*** Opening of Passage provided ***

Planning For Aquatic Renovation

Located along the southern edge of Oklahoma, the city of Ardmore’s only outdoor facility was a 50-yard rectangular pool without a wading pool. Years of use had caused visible deterioration in the pool and bathhouse, and previous improvements had only addressed the piping and filtration system, and not the facility’s lack of recreational amenities. As a traditional pool, the facility had little to offer beyond lap swimming and diving, and it no longer fit the demands of the patrons. The city wanted to improve the facility’s condition and enhance its limited recreation value, but could not afford a new pool. Instead, city leaders chose to evaluate the existing facility to determine its renovation potential.

Sound familiar? Growth in aquatic centers over the last decade continues to impact communities with aging pools. Attracted by thrill rides, fun features and other amenities, citizens choose to visit the newest pools, which have a negative impact on the surrounding outdated aquatic facilities.

*** Close of Passage provided ***
*** Opening of Supplied records ***

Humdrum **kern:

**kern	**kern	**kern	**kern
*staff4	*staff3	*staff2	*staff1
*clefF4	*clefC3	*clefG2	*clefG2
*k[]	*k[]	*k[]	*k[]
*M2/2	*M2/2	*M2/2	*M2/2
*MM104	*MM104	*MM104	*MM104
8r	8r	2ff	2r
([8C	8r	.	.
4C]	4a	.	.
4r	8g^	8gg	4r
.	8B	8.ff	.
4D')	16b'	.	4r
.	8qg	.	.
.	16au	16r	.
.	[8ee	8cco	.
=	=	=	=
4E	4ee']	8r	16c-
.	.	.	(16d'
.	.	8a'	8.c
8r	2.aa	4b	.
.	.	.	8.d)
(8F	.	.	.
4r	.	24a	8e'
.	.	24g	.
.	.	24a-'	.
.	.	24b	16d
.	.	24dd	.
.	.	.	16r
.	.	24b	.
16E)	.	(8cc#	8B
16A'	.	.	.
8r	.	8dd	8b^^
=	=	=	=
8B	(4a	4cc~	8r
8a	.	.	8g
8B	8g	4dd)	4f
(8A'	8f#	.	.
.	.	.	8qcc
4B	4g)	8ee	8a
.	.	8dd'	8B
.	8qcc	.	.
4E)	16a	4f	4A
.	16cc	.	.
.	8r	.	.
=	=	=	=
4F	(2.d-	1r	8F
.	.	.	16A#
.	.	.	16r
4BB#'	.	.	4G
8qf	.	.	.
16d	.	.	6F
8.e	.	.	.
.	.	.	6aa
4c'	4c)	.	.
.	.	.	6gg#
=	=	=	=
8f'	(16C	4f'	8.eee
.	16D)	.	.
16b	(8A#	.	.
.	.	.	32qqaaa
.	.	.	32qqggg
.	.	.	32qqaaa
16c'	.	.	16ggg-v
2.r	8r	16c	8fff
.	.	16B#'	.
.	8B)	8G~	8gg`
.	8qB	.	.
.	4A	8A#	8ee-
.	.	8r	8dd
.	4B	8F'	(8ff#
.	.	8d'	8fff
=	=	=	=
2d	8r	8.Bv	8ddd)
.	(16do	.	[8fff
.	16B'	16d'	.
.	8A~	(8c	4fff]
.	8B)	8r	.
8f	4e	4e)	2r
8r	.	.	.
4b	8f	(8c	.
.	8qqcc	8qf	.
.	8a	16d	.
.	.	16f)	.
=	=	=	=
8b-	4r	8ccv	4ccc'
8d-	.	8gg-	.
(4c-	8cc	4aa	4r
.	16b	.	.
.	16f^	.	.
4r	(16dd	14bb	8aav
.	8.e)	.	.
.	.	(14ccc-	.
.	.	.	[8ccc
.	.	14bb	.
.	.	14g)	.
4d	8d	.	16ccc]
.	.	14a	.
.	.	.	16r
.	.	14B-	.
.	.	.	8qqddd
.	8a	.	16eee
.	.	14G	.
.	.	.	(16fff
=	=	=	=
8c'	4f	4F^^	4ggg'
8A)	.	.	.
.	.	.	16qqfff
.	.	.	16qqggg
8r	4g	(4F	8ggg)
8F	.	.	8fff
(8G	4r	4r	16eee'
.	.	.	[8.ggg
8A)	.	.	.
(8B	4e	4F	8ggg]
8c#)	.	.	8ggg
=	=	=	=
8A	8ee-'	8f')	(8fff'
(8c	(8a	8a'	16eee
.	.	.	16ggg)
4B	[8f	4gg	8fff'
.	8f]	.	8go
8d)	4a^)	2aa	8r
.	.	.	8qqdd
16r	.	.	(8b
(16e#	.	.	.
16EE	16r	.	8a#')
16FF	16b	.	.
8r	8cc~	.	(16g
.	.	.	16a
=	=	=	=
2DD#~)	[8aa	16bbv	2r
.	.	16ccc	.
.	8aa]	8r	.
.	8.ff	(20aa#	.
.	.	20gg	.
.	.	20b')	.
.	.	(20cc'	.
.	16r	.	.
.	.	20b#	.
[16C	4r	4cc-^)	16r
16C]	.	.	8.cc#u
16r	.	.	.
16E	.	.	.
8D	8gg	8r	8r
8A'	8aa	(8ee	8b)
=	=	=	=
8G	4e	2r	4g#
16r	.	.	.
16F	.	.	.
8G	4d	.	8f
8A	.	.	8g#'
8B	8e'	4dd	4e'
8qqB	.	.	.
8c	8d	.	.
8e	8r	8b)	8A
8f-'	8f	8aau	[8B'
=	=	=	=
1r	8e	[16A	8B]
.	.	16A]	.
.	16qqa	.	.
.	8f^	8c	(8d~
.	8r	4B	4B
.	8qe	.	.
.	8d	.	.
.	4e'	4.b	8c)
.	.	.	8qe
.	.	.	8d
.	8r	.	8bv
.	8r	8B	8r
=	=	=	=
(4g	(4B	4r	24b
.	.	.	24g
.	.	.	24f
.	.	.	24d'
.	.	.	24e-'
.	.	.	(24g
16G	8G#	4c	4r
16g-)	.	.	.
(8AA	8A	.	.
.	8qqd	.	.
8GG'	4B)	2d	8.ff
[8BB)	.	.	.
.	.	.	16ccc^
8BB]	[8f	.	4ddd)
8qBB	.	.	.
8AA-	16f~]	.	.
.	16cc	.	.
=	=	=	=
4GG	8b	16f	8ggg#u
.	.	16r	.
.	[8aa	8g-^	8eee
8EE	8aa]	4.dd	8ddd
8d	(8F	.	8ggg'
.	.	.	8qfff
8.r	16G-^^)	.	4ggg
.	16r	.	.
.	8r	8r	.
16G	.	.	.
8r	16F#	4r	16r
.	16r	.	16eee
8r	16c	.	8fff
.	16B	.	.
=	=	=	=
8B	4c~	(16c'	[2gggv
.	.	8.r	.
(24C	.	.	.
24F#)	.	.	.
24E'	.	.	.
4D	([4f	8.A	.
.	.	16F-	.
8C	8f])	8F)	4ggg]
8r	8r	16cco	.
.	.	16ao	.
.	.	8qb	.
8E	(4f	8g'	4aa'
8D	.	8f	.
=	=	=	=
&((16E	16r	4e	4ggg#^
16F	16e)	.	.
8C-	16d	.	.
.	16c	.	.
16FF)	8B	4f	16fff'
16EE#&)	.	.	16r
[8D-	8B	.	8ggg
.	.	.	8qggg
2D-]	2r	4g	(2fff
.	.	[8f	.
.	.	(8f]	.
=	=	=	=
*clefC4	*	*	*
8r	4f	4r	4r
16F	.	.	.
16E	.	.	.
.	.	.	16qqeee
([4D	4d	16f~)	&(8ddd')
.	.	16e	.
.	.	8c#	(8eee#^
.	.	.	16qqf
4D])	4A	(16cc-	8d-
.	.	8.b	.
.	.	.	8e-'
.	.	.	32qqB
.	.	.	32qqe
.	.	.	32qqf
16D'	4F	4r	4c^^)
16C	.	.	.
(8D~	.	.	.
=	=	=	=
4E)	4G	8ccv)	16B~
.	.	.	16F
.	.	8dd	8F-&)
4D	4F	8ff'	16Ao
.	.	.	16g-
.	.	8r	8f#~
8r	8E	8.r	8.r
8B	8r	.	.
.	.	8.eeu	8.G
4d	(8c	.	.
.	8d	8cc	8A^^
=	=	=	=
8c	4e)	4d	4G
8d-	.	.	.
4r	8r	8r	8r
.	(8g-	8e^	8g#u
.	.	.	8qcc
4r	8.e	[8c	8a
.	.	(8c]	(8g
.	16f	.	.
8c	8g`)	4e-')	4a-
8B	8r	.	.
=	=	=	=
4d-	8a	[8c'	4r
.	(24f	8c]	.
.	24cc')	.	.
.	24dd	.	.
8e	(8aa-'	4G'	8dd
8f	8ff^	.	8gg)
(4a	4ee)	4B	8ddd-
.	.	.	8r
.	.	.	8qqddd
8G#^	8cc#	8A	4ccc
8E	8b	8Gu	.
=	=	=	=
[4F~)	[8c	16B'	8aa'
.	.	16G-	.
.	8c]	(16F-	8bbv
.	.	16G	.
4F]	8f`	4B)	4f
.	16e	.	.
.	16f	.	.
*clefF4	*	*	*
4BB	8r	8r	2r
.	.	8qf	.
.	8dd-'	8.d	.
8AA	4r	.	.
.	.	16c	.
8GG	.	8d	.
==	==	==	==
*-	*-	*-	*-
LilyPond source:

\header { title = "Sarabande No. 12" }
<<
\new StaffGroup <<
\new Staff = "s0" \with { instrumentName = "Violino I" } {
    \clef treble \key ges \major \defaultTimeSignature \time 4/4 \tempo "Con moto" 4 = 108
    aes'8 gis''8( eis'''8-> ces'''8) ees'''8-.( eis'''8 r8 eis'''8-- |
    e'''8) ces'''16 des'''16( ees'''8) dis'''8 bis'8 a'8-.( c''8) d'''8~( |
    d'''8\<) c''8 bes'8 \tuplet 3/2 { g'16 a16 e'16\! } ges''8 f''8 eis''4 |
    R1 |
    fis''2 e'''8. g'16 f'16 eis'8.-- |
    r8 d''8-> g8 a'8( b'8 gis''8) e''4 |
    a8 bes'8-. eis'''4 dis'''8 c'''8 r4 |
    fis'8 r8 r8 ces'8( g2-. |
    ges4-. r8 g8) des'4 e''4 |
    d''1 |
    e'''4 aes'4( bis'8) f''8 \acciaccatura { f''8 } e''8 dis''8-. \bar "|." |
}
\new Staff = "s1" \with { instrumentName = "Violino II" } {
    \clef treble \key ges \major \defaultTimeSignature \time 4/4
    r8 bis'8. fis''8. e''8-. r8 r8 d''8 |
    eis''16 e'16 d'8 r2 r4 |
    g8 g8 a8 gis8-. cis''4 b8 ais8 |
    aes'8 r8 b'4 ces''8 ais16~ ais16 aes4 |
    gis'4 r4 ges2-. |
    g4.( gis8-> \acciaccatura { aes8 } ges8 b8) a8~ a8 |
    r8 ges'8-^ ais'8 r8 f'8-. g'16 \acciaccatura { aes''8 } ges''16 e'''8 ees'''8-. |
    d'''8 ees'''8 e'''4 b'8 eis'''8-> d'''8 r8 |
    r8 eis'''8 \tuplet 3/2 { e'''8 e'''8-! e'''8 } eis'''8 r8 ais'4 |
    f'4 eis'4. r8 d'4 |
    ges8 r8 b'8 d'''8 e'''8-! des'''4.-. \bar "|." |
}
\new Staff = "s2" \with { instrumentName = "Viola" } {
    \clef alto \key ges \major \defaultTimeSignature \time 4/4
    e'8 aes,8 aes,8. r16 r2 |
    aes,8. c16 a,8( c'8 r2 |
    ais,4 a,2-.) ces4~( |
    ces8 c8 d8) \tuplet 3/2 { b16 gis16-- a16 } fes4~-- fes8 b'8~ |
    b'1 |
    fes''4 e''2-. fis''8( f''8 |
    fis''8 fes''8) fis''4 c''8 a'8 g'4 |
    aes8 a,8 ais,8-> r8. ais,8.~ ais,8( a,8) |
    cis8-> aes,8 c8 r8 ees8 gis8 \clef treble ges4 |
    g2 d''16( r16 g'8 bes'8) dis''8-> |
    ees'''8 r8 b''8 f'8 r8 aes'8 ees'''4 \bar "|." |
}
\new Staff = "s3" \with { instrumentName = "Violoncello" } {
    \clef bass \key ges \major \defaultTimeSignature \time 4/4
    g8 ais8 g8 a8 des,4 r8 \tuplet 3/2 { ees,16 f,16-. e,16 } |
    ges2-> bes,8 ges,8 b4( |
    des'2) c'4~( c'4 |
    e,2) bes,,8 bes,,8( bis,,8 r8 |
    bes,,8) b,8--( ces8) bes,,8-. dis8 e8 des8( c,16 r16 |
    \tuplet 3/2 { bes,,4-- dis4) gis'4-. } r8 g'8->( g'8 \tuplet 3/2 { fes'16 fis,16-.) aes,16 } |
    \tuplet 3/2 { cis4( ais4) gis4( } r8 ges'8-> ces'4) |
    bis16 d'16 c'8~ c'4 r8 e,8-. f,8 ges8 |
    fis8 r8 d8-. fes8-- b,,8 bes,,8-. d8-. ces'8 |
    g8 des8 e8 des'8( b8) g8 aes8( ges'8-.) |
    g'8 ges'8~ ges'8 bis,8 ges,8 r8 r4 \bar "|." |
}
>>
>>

*** Close of Supplied records ***

Actions to take:
1/ Duplicate the part of the aquatic renovation passage between "Sound familiar? Growth" and "outdated aquatic facilities.", inclusive.
2/ Answer these questions using the aquatic renovation passage:
(a) What size and shape was Ardmore's only outdoor pool?
(b) Which parts of the facility had previous improvements addressed?
(c) What attracts citizens to the newest pools?

Task-by-task answers:
1/
Sound familiar? Growth in aquatic centers over the last decade continues to impact communities with aging pools. Attracted by thrill rides, fun features and other amenities, citizens choose to visit the newest pools, which have a negative impact on the surrounding outdated aquatic facilities.

2/
(a) It was a 50-yard rectangular pool.
(b) They addressed only the piping and filtration system.
(c) Thrill rides, fun features and other amenities attract them.